Passage for review.
== Segment start ==
Tatiana Pereira1, Graça Barros Loureiro1, Ana Maria Ferreira1, Marta Guimarães2,3, Paulo Guimarães1.
1Department of Pediatrics, Centro Hospitalar de Entre o Douro e Vouga, Santa Maria da Feira, Porto, Portugal, 2Department of General Surgery, Centro Hospitalar de Entre o Douro e Vouga, Santa Maria da Feira, Porto, Portugal, 3Anatomy Department, Biomedical Sciences Institute Abel Salazar (ICBAS) University of Porto, Portugal.
ADDRESS FOR CORRESPONDENCE Tatiana Pereira, Department of Pediatrics, Centro Hospitalar de Entre o Douro e Vouga, Rua Dr Candido Pinho 5, 4520-161 St Maria Feira, Porto, Portugal. Email: taty.pereira.0@gmail.com Show affiliations | Keywords | Superior Mesenteric Artery Syndrome, Vomiting, Surgery | | Superior mesenteric artery syndrome (SMAS) also known as Wilkie syndrome is a rare condition which results from an acute angulation of the superior mesenteric artery, with consequent compression of the third duodenal segment (D3), leading to chronic, intermittent or acute, complete or partial obstruction. (1,2) Approximately 15 causes of SMAS have been described, however in scoliosis repair surgery, the onset and presentation of intestinal obstruction can be acute. (3) Conservative initial treatment is recommended in all patients and is usually successful. (2)
We present the case of a 16 year old adolescent boy who came to the emergency department because of vomiting (more than 10 episodes) within the previous 24 hours. He had spinal fusion surgery for correction of severe scoliosis a week ago. On physical examination, he was in pain, dehydrated and had marked abdominal distension. On auscultation there were diminished bowel sounds. Abdominal tenderness was observed mainly in the periumbilical region. Plain abdominal X-Ray revealed gastric air-fluid levels with distended stomach, and computed tomography (CT) of the abdomen and pelvis demonstrated a marked gastric and slight duodenal dilation, down to the level of D3 ( Figure 1). This raised clinical suspicion of SMA syndrome. The patient was subsequently transferred to a reference center where conservative initial treatment was initiated based on our diagnosis, with clinical success.
== Segment end ==
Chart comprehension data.
== Segment start ==
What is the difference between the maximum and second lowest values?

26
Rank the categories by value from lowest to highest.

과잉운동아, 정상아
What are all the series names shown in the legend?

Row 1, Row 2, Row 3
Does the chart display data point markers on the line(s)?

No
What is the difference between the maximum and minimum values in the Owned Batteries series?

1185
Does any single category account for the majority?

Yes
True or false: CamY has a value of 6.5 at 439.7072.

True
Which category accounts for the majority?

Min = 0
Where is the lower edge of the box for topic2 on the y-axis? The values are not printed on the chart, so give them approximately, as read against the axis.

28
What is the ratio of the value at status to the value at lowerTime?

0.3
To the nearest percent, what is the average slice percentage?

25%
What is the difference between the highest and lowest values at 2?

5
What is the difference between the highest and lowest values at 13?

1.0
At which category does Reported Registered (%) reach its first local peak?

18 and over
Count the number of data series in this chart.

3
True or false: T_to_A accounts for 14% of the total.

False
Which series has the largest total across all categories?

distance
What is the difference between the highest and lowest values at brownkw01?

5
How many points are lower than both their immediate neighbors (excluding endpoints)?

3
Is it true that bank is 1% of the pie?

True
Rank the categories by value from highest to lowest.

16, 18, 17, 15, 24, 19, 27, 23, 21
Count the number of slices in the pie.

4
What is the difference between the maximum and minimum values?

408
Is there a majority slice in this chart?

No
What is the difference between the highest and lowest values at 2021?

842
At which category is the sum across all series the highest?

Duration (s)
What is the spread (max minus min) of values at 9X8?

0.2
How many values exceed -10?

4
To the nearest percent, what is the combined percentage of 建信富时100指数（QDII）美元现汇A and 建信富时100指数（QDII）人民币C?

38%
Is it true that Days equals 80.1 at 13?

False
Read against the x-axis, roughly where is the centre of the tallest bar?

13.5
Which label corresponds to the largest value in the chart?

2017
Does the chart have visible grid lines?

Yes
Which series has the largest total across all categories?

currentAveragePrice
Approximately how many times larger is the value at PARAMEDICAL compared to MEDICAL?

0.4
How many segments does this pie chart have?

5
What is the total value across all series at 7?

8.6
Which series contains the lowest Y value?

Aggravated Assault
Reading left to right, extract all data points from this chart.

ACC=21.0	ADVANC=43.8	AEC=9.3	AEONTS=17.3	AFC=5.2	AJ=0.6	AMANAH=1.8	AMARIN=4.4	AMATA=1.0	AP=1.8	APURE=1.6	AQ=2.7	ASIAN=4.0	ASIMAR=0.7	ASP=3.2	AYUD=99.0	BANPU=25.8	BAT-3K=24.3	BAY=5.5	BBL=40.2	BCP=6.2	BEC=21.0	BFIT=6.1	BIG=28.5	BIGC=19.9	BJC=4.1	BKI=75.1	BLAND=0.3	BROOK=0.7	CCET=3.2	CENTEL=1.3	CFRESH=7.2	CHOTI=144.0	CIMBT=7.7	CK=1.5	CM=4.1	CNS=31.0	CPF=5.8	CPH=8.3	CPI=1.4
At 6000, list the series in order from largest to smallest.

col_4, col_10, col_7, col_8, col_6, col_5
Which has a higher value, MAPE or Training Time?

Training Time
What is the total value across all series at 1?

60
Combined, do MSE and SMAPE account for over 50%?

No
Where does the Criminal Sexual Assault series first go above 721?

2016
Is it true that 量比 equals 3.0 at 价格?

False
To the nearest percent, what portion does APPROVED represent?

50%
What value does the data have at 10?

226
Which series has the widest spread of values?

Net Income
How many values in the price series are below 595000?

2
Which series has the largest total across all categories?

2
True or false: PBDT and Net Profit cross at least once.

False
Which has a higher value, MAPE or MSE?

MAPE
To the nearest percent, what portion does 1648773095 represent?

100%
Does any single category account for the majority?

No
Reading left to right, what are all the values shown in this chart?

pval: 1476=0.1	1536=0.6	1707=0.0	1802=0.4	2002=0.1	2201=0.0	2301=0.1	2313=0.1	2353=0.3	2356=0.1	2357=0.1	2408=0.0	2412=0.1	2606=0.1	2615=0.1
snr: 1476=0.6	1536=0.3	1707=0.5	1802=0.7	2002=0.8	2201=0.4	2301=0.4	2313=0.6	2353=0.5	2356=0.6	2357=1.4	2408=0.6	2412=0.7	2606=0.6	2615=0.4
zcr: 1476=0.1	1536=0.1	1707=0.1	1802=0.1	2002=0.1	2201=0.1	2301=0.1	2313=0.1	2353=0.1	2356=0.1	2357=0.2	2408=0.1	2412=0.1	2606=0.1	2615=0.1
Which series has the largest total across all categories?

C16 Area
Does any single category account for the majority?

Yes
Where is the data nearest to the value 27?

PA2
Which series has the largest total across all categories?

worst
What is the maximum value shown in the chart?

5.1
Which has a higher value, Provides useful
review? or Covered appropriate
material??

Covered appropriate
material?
== Segment end ==
Please list the authors named at the top of the case report on superior mesenteric artery syndrome.

Answer space. Tatiana Pereira, Graça Barros Loureiro, Ana Maria Ferreira, Marta Guimarães, Paulo Guimarães